Lilly Endowment Grant for Engaged Scholars Initiative

Hartford Seminary is pleased to announce that it has received a $50,000 grant from the Lilly Endowment Inc. to plan new resources and audiences for the Engaged Scholars program. James Nieman, Professor of Practical Theology, will be the project director.

The Engaged Scholars program is coordinated by the Congregational Studies Project Team, a national coalition of scholars and researchers who share an interest in congregations. The program, funded by Lilly, provides funding and mentoring for academic fellows that helps them refine research engaged with the faith life of congregations.

Since 2008, it also convened three gatherings of religious leaders and scholars, addressing issues of common interest in studying congregations and religious life.

The new grant will support a transitional planning process.

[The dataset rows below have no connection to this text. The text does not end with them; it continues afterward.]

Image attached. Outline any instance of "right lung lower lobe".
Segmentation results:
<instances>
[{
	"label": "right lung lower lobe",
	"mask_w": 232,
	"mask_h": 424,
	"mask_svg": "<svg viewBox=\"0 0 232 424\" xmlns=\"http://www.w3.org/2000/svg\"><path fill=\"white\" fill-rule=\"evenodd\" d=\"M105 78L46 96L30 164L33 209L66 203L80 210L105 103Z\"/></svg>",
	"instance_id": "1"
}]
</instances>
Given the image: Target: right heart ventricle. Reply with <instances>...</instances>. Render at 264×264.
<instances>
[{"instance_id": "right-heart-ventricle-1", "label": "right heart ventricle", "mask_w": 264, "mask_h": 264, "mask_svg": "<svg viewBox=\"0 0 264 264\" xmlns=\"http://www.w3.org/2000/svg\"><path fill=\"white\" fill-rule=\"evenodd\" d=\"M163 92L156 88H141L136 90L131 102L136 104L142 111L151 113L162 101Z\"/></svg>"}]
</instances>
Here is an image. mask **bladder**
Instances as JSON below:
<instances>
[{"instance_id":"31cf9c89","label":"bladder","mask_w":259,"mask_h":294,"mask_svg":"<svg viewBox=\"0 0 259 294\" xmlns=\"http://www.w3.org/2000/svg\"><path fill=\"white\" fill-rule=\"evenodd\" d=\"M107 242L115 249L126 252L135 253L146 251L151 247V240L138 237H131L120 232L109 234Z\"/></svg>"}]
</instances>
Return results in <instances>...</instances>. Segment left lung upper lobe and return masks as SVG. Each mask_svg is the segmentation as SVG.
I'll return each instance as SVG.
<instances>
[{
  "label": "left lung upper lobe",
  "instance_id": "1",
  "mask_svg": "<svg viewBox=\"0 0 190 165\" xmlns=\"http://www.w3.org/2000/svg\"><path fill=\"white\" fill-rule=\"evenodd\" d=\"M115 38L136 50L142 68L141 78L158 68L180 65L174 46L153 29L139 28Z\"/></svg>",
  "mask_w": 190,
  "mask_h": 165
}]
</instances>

The Congregational Studies Project Team will sketch the architecture of a new web-based teaching resource in congregational studies and seek ways to identify new audiences of fellows in fields (e.g., practical theology) and institutions (e.g., seminaries and churches) that have been underrepresented in the previous fellowship awarding process.

The new website, according to the grant proposal, would assist pastors who frequently turn to online sources to inform their work, and support seminary instructors and others charged with training the next generation of pastoral leaders.

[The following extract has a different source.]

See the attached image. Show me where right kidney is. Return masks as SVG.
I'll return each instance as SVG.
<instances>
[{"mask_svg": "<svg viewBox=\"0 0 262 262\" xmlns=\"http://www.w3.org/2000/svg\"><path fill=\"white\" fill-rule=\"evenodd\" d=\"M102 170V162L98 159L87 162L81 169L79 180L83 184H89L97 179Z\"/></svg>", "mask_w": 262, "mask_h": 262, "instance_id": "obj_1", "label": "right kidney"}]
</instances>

For more than twenty-five years, the Congregational Studies Project Team has led the way in inviting scholars to engage in serious, rigorous research on congregational life and encouraging religious leaders to draw on academic research to enrich their ability to provide effective leadership to local religious communities.

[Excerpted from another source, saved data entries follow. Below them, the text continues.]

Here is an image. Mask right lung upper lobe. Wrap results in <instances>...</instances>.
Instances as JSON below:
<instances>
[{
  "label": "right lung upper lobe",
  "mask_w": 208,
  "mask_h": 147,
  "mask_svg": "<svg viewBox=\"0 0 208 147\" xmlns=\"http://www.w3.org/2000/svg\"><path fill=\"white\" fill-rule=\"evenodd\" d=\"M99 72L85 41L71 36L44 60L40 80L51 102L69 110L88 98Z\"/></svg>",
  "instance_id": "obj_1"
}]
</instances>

Its Engaged Scholars program has invited younger scholars and religious leaders, whose focus is on the practices of local communities of faith, to enter into a program of research and networking.

Participants have:

  • Honed research skills that allow them to take the life of faith communities seriously
  • Built a network of mentors
  • Built a cohort of colleagues who can encourage and stimulate each other in advancing understanding of how engaged scholarship works best
  • Gained support for significant research and writing and the time to do it

It is expected that this transitional grant will lead to the development of a more substantial grant proposal to the Lilly Endowment for development of the website and a third round of Engaged Scholars fellowships.